Filed under brands, Facebook, marketing, measuring social media, social media, social media marketing, Social Steve, socialmedia, SocialSteve, Tumblr, Twitter, Uncategorized

10 responses to “Social Media: “The Numbers Don’t Lie”

  1. Joe

    Nice take on SM metrics. The more adopters the better the analytics should get. For Twitter, my current favorite is Klout, they seem to know what they are doing.

  2. Hi Steve,

    This blog post is particularly important to me when I begin a Social Media Engagement with a client. To me, the number of followers or fans is irrelevant if they are not truly interested in the product, service, or knowledge being shared. (There are lots of automated ways to raise the numbers.) I typically start an engagement by asking “what are your goals?” – no one has ever said that a goal is to get as many fans as possible!

    Now, I could see that a broad based consumer products brand could benefit from as many fans as possible, rather like TV advertising where you expect to exchange relevance for volume.

    But I’ve been focused on more meaningful dialog in specialized spaces.

    The measure of brand vitality has to reflect the original goals of the company – back to vision, mission, values; the goals for the brand; the goals for the users/fans. Each matrix of measurement has to be adjusted for emphasis accordingly.

  3. Good points, Steve. I might add that in the world of measuring social media, we’re often dealing with the fuzzy. But just because it’s fuzzy doesn’t mean that it’s not valid; it just means we need to add some “slop room”, must as political pollsters do. There is a margin of error, and in social media, we need to keep it broad.

    Number of followers is a pretty useless measure. I would rather my brand have 200 really hyper-relevant connections in Twitter, than 20,000 twitter drones.

  4. Hi Steve,
    Do you have a list of social media monitoring tools that you can recommend? I would like to start monitoring the mentions of my brand


  5. Great article Steve! I agree with Wendy, “the measure of brand vitality has to reflect the original goals of the company…” and Ric, hit it on the nose regarding Twitter – no one needs 20,000 drones!

  6. Two points:

    1. Chris Treadaway published an article called “What are alternatives to social media ROI metrics.” Chris makes a statement, similar to the comments above, that the standard metrics – fans, followers – do not tell the whole story. Instead, things like consumer insight, customer satisfaction, viral benefits are potentially even more beneficial in a social media marketing campaign.

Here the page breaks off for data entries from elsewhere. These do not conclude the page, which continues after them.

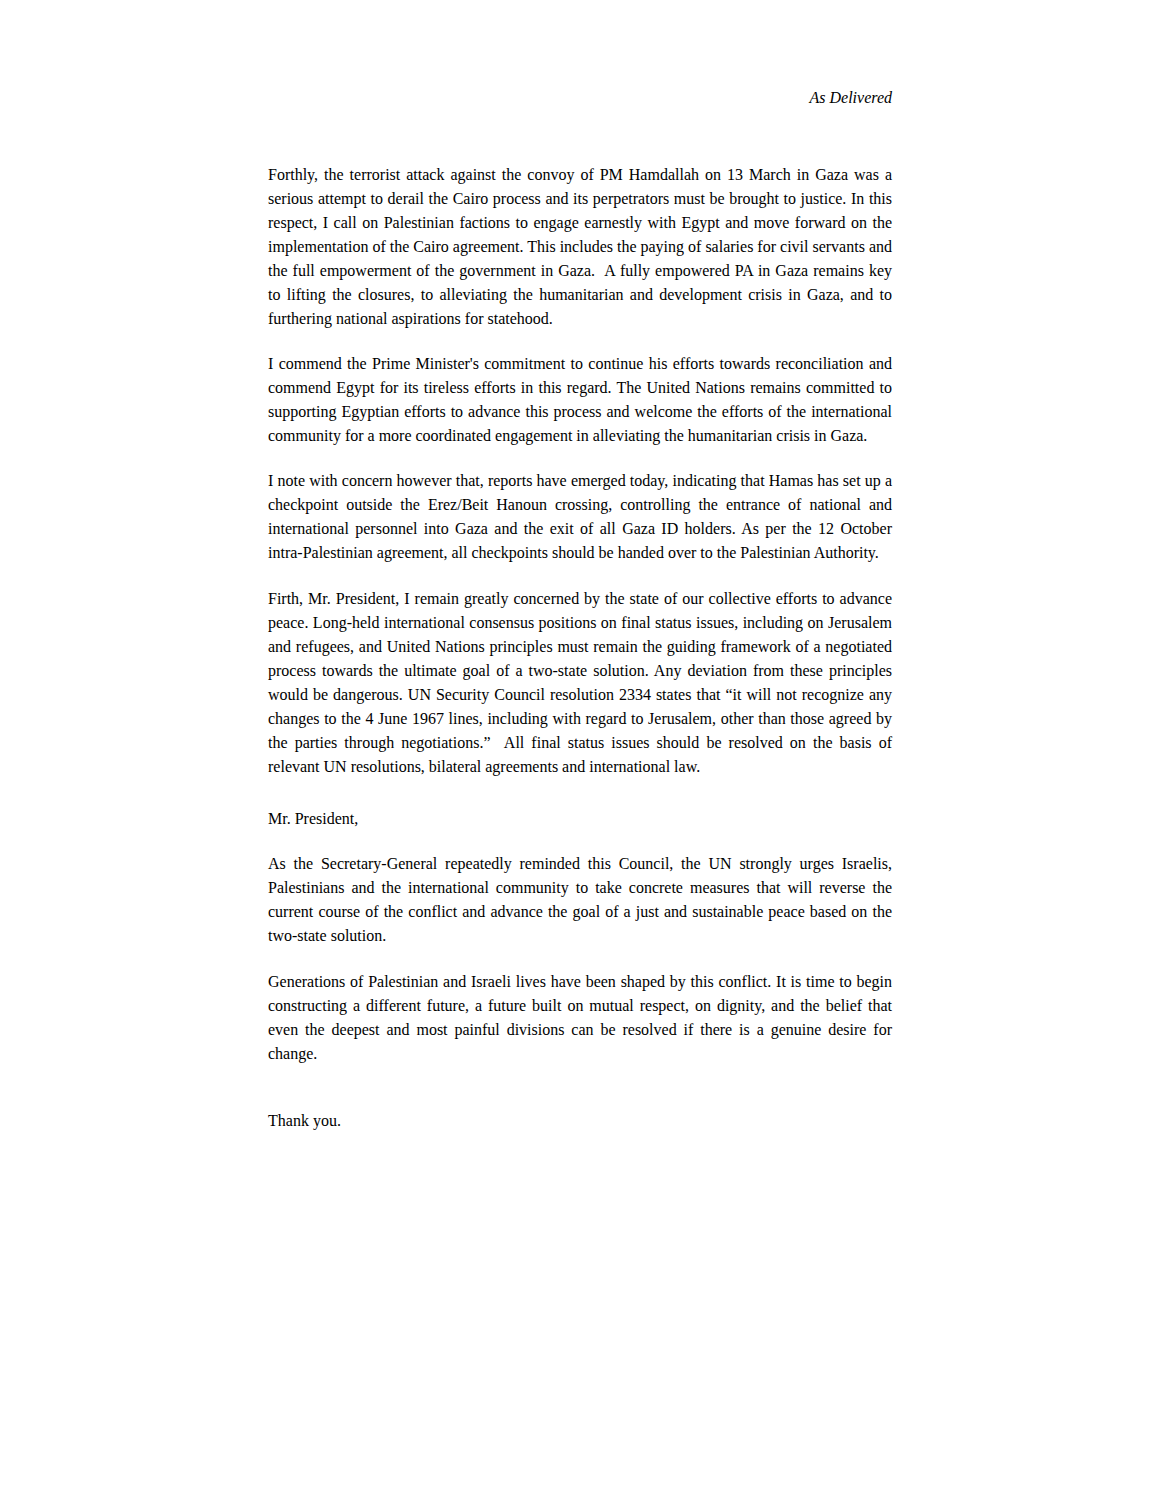As Delivered
Forthly, the terrorist attack against the convoy of PM Hamdallah on 13 March in Gaza was a serious attempt to derail the Cairo process and its perpetrators must be brought to justice. In this respect, I call on Palestinian factions to engage earnestly with Egypt and move forward on the implementation of the Cairo agreement. This includes the paying of salaries for civil servants and the full empowerment of the government in Gaza. A fully empowered PA in Gaza remains key to lifting the closures, to alleviating the humanitarian and development crisis in Gaza, and to furthering national aspirations for statehood.
I commend the Prime Minister's commitment to continue his efforts towards reconciliation and commend Egypt for its tireless efforts in this regard. The United Nations remains committed to supporting Egyptian efforts to advance this process and welcome the efforts of the international community for a more coordinated engagement in alleviating the humanitarian crisis in Gaza.
I note with concern however that, reports have emerged today, indicating that Hamas has set up a checkpoint outside the Erez/Beit Hanoun crossing, controlling the entrance of national and international personnel into Gaza and the exit of all Gaza ID holders. As per the 12 October intra-Palestinian agreement, all checkpoints should be handed over to the Palestinian Authority.
Firth, Mr. President, I remain greatly concerned by the state of our collective efforts to advance peace. Long-held international consensus positions on final status issues, including on Jerusalem and refugees, and United Nations principles must remain the guiding framework of a negotiated process towards the ultimate goal of a two-state solution. Any deviation from these principles would be dangerous. UN Security Council resolution 2334 states that “it will not recognize any changes to the 4 June 1967 lines, including with regard to Jerusalem, other than those agreed by the parties through negotiations.” All final status issues should be resolved on the basis of relevant UN resolutions, bilateral agreements and international law.
Mr. President,
As the Secretary-General repeatedly reminded this Council, the UN strongly urges Israelis, Palestinians and the international community to take concrete measures that will reverse the current course of the conflict and advance the goal of a just and sustainable peace based on the two-state solution.
Generations of Palestinian and Israeli lives have been shaped by this conflict. It is time to begin constructing a different future, a future built on mutual respect, on dignity, and the belief that even the deepest and most painful divisions can be resolved if there is a genuine desire for change.
Thank you.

    2. I know that there is an argument that states that more followers do not necessarily mean more ‘action’ however statistically more followers normally mean more ‘action’ (however we define ‘action’).

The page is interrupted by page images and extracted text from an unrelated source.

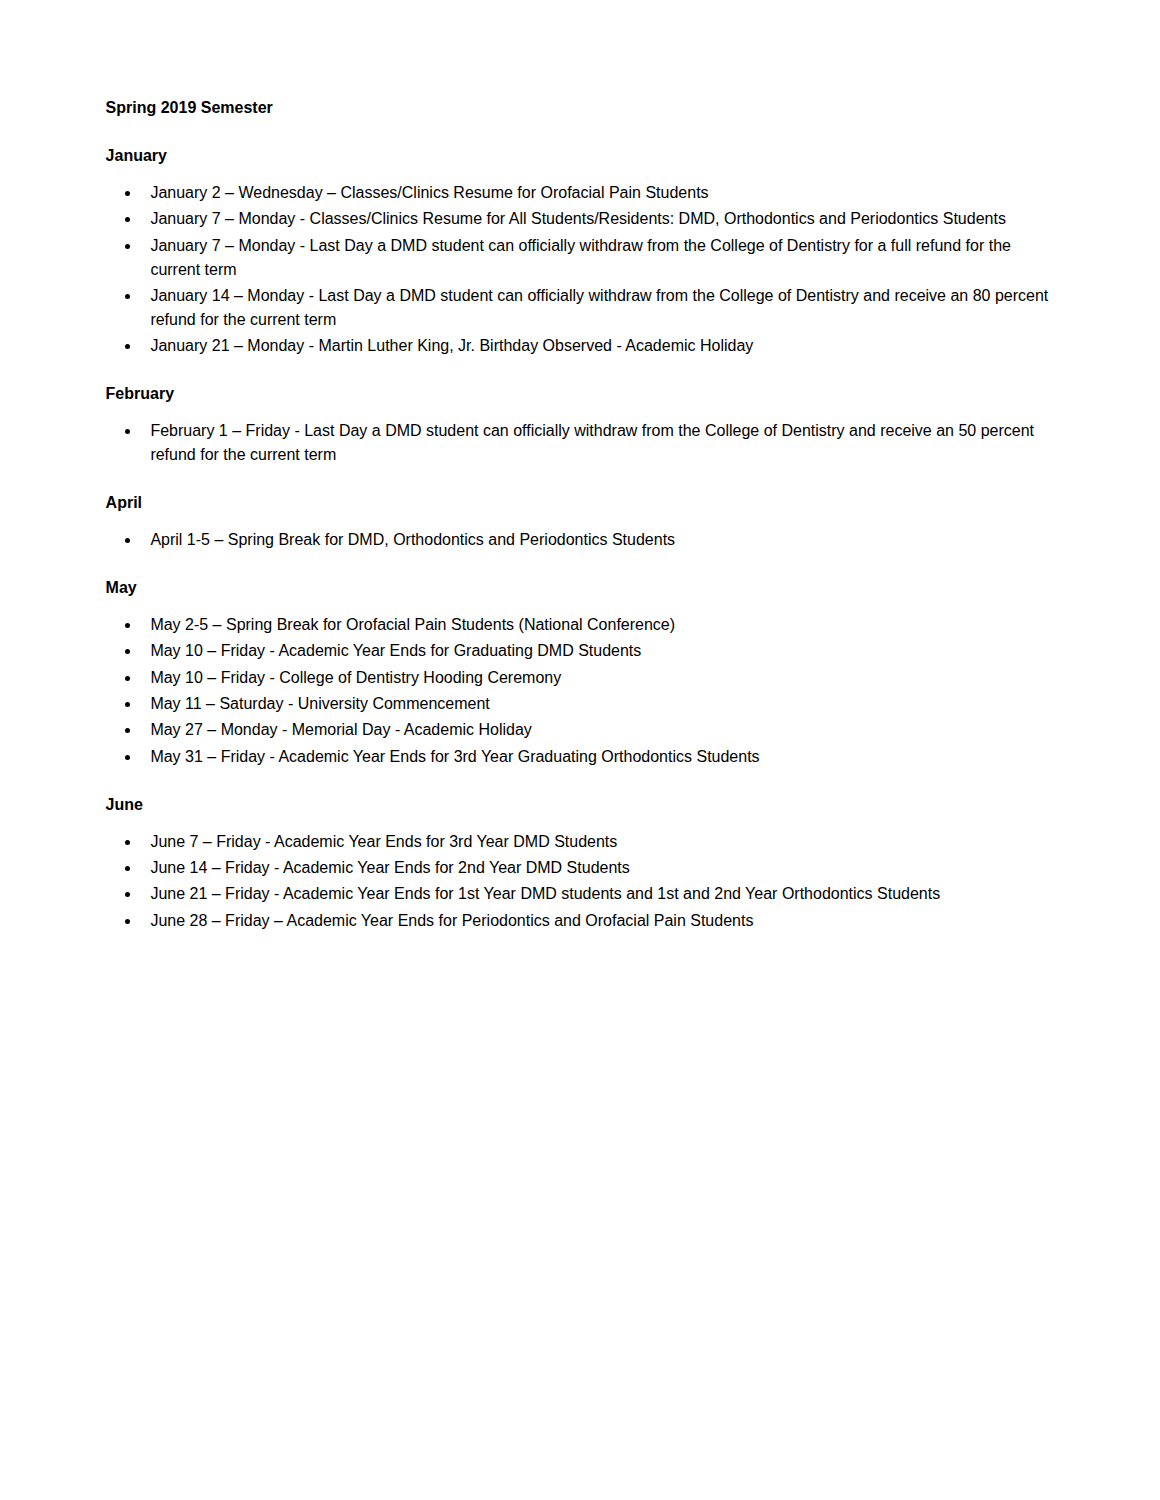Spring 2019 Semester
January
January 2 – Wednesday – Classes/Clinics Resume for Orofacial Pain Students
January 7 – Monday - Classes/Clinics Resume for All Students/Residents: DMD, Orthodontics and Periodontics Students
January 7 – Monday - Last Day a DMD student can officially withdraw from the College of Dentistry for a full refund for the current term
January 14 – Monday - Last Day a DMD student can officially withdraw from the College of Dentistry and receive an 80 percent refund for the current term
January 21 – Monday - Martin Luther King, Jr. Birthday Observed - Academic Holiday
February
February 1 – Friday - Last Day a DMD student can officially withdraw from the College of Dentistry and receive an 50 percent refund for the current term
April
April 1-5 – Spring Break for DMD, Orthodontics and Periodontics Students
May
May 2-5 – Spring Break for Orofacial Pain Students (National Conference)
May 10 – Friday - Academic Year Ends for Graduating DMD Students
May 10 – Friday - College of Dentistry Hooding Ceremony
May 11 – Saturday - University Commencement
May 27 – Monday - Memorial Day - Academic Holiday
May 31 – Friday - Academic Year Ends for 3rd Year Graduating Orthodontics Students
June
June 7 – Friday - Academic Year Ends for 3rd Year DMD Students
June 14 – Friday - Academic Year Ends for 2nd Year DMD Students
June 21 – Friday - Academic Year Ends for 1st Year DMD students and 1st and 2nd Year Orthodontics Students
June 28 – Friday – Academic Year Ends for Periodontics and Orofacial Pain Students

    • On point 2, Dag, couldn’t you just see an agency telling their client; but we’ve got you 5000 new followers on twitter.

      And all 5000 being tweeters who are just on Twitter to build up their lists. I think it is a game for a lot of people… like collecting buttons.

      If only there was a SIMPLE way to separate the wheat from the chaff.

      • Hi Ric,

        Yes, it is a tough one. Lithium Technologies (I am not affiliated with them) last year published a paper called Community Health Index.
        They define a few different parameters that make up a healthy, engaging community. It is a good paper on how to make your social media community more active.

        I believe it is basically already proven that the more active a user is, the more the user will purchase “and” the more the user will virally spread the word.